Easy math: PyTorch 1.9 amps up distributed training and scientific computing

PyTorch 1.9

Version 1.9 of neural network and tensor computation framework PyTorch is now available. The 3400-plus commits in the update are expected to help the project become a more viable option for distributed training and mobile scenarios, improving performance along the way.

With a strong competitor in the form of Google’s TensorFlow, Facebook’s PyTorch team is trying to make big step towards wider applicability by finally graduating important features such as complex autograd and the linear algebra modul torch.linalg into stable. As of v1.9, PyTorch includes acceleration-supporting implementations of the linear algebra functions that can be found in the popular NumPy library, and the capability to calculate complex gradients as well as optimise loss functions.

Researchers looking to share their models should take a look at the still experimental new packaging format torch.package. Resulting archives can be recognised by the .pt extension and include model data like parameters and buffers, along with its code in their simplest form. Code dependencies are said to be automatically found as well, turning the package into a self-contained unit designed to make for easy experiment reproducibility.  

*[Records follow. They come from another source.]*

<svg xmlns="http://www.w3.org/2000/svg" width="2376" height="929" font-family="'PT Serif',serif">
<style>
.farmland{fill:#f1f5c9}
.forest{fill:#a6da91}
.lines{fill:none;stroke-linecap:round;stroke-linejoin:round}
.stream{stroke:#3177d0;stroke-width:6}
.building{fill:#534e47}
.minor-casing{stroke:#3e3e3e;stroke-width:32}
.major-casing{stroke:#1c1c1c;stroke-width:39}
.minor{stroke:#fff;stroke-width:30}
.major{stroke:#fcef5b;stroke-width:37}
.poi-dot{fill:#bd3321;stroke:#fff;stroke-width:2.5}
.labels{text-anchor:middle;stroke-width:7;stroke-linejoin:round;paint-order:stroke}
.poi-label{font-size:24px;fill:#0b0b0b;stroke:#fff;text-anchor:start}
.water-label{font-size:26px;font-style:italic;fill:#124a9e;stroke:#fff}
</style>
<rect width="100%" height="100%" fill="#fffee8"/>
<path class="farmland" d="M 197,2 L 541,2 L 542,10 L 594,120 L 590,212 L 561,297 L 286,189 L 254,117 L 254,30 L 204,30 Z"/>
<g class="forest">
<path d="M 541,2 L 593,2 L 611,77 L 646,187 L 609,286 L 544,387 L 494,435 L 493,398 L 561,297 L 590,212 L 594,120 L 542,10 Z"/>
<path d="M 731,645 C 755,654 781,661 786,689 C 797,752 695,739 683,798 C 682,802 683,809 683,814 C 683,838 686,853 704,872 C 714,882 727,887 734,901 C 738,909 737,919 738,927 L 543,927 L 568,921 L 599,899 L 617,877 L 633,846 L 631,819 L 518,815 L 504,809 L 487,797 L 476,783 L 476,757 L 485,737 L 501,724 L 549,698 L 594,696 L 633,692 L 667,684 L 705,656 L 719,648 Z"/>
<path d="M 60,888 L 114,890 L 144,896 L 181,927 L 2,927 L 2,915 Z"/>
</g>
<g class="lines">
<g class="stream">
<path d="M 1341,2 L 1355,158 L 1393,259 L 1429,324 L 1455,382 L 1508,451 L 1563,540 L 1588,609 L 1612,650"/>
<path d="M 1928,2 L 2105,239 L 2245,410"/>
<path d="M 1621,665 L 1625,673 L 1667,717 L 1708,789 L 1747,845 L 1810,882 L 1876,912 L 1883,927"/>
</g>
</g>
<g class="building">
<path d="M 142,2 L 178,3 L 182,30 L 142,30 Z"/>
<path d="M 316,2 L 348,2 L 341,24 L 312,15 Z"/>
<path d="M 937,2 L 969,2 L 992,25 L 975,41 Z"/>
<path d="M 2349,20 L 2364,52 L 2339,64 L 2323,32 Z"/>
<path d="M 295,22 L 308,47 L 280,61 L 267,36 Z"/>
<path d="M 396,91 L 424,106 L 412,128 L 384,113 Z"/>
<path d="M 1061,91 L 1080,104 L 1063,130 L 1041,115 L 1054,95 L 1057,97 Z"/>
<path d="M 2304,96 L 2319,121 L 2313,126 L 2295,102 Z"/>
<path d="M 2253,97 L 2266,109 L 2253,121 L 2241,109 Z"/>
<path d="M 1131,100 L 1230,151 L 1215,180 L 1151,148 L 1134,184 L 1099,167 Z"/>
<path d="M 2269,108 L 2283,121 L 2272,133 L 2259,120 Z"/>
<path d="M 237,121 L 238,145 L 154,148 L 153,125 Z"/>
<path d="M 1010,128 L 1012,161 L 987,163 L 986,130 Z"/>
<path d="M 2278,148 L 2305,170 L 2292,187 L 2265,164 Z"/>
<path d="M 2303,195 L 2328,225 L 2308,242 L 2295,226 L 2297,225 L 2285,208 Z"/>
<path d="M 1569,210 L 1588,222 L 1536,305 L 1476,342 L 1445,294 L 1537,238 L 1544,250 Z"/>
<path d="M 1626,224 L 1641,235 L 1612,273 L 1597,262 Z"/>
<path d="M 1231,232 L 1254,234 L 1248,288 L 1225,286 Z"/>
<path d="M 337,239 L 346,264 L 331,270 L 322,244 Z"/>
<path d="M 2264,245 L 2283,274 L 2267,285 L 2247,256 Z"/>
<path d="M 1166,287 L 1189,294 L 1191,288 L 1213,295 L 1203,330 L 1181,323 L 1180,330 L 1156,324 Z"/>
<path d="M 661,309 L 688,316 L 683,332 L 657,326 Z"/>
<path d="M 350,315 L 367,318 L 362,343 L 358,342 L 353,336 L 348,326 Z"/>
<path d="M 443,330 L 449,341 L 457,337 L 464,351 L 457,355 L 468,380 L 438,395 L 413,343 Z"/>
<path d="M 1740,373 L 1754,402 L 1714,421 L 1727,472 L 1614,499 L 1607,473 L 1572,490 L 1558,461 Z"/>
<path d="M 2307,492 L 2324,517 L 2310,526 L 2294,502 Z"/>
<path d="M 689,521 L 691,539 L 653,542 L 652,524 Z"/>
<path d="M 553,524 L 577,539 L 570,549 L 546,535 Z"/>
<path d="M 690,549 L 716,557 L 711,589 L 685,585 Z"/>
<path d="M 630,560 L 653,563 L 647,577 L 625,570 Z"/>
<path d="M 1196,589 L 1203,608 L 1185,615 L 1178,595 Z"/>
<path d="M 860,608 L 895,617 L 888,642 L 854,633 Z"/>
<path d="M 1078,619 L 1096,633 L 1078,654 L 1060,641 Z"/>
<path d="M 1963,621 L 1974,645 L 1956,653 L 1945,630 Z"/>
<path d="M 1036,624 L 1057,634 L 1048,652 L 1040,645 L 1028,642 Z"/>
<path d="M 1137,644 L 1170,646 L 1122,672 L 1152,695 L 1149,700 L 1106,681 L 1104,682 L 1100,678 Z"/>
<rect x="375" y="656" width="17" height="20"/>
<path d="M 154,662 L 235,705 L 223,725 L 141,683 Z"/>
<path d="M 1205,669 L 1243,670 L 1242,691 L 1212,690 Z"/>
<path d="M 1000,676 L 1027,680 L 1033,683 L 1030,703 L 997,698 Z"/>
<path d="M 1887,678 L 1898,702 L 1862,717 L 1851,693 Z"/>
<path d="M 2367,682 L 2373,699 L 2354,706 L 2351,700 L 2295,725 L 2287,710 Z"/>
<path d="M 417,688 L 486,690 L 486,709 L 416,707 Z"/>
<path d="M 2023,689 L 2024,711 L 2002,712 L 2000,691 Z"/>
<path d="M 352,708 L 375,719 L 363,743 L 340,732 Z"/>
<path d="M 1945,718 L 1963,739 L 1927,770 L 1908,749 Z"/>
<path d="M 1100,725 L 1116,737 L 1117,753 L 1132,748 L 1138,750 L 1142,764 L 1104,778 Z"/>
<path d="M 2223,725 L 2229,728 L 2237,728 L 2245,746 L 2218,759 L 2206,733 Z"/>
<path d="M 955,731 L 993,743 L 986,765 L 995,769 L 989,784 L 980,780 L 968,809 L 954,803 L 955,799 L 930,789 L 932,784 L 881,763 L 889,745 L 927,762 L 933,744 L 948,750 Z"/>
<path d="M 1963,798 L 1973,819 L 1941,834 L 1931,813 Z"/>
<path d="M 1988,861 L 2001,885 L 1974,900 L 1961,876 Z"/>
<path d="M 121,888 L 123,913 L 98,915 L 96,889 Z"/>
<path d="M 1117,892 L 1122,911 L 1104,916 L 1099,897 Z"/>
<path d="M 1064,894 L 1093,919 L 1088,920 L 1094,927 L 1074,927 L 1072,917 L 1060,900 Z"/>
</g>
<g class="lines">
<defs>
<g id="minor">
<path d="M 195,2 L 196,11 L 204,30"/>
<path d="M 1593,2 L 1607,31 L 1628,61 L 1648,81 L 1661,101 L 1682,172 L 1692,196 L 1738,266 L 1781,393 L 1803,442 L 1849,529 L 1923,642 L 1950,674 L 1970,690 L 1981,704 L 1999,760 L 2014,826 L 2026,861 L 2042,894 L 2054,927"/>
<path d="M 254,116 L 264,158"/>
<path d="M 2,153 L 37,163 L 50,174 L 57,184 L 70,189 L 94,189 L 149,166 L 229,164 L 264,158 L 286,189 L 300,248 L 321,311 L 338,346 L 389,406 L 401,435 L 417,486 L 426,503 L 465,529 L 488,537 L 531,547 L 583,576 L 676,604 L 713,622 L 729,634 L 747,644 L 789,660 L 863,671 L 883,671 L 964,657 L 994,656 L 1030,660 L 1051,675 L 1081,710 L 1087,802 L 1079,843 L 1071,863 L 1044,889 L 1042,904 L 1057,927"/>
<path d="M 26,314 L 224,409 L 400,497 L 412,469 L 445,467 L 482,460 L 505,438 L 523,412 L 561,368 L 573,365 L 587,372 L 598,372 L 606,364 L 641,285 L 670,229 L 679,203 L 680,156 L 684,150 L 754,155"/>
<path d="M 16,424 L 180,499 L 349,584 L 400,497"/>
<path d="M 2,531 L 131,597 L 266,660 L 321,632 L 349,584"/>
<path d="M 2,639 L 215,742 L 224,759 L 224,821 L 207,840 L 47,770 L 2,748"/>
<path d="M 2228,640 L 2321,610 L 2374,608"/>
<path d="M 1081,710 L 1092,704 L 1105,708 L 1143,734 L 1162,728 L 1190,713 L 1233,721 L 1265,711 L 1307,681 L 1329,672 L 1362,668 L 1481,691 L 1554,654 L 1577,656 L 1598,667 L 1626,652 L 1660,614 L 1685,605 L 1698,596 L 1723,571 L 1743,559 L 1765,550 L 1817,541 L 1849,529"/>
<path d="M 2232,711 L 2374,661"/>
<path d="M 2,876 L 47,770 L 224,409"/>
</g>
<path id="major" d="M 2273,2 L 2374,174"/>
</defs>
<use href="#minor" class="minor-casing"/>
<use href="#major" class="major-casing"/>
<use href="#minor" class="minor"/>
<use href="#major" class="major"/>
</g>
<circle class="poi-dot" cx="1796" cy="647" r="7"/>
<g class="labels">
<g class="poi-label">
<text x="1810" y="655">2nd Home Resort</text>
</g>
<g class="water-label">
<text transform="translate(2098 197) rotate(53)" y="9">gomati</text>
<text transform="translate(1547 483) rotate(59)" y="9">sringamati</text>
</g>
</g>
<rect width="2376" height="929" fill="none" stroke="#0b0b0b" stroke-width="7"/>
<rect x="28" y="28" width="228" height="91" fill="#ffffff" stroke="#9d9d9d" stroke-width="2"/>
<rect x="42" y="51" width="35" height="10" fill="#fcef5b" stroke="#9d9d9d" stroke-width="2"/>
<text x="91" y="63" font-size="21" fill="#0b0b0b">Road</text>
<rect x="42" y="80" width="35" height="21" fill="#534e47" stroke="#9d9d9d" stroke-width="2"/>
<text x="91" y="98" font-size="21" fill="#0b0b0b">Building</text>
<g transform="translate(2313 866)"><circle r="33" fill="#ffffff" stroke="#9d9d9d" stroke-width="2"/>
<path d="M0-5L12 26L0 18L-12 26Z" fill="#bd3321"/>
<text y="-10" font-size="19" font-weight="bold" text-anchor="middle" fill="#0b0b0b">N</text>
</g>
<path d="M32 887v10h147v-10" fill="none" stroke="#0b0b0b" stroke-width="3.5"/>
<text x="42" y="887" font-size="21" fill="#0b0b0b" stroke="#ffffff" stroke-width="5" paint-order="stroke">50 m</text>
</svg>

PyTorch worker process runner and coordinator, TorchElastic, got moved into the PyTorch core, confirming the importance of distributed training for the project. Other still in beta improvements in this area include CUDA support in RPC, and the option to reduce the size of per-process optimizer states by combining ZeroRedundancyOptimizer with DistributedDataParallel.

Teams with a focus on machine learning on mobile and edge devices might profit from the newly released Mobile Interpreter. The slimmed down version of the PyTorch runtime is mainly meant to score with a reduced binary size. 

The freezing API has reached stable status in PyTorch 1.9, providing a more reliable way to inline module parameters and attribute values as constants into internal TorchScript representations. This practice was recommended by PyTorch to achieve better performance for model deployment.

PyTorch Profiler has been refined further and in the update version allows GPU profiling and comes with TensorBoard visualisation for a better overview. The associated API has also learned to support Windows and Mac builds, and handle long-running jobs as well as distributed collectives. The inference mode API has reached beta status as well and promises a “significant speed-up for inference workloads while remaining safe and ensuring no incorrect gradients can ever be computed,” Facebook said.

Along with the framework update, the PyTorch team pushed out new versions of libraries including TorchVision, TorchAudio, and TorchText. Computer vision package TorchVision, for example, has become more mobile friendly through the introduction of object detection architecture SSDlite, quantized kernels to reduce memory usage, and preliminary iOS support in the form of pre-compiled binaries for C++ operators. 

It also includes a regular SSD variant which is meant to provide good and quick detection results for low resolution pictures especially, various speed optimisations and the option to decode JPEGs on the GPU. Version 0.9 of TorchAudio also saw the audio library gaining wav2vec2.0 model architectures, which are meant to make running speech recognition easier amongst other things. Other improvements centred on automatic differentiation, resampling, and Windows support.

Language processing lib TorchText has replaced its Vocab class with a new module, which was designed not only to improve look-up time but also supports TorchScript for model creation.